Given Brookfield’s huge global scale and business network, BIP and BEP should continue to benefit from having access to some of the best investment opportunities in the world, Brookfield’s operational expertise, and also be able to continue recycling capital at attractive rates of return, leading to outstanding total returns over the long-term.
Investor Takeaway
Infrastructure is poised to benefit from a powerful tailwind in the coming years, as demand is projected to dramatically outstrip supply to the tune of $18 trillion based on current estimates.
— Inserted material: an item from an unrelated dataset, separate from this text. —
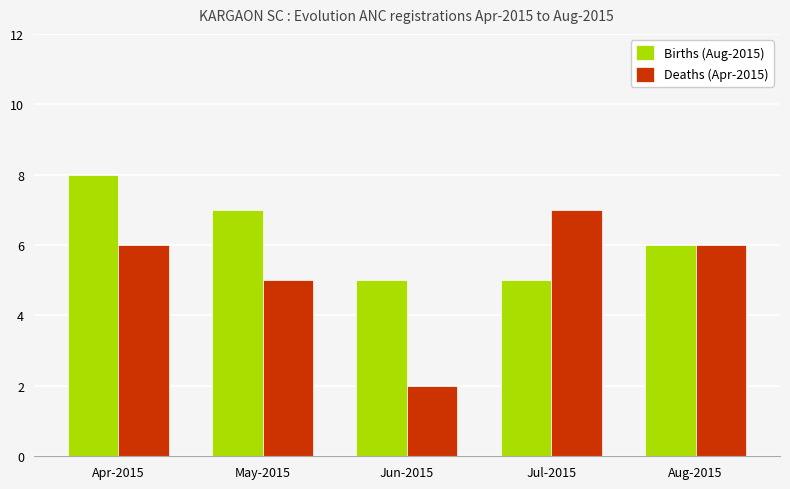

Reading left to right, what are all the values shown in this chart?

Births (Aug-2015): Apr-2015=8	May-2015=7	Jun-2015=5	Jul-2015=5	Aug-2015=6
Deaths (Apr-2015): Apr-2015=6	May-2015=5	Jun-2015=2	Jul-2015=7	Aug-2015=6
As a result, investing in a quality fund like UTF as well as other high-yielding opportunities like BIP and BEP can give investors access to diversified portfolios of quality infrastructure assets at reasonable to attractive valuations while also generating attractive income yields in the meantime.
Editor’s Note: This article discusses one or more securities that do not trade on a major U.S. exchange. Please be aware of the risks associated with these stocks.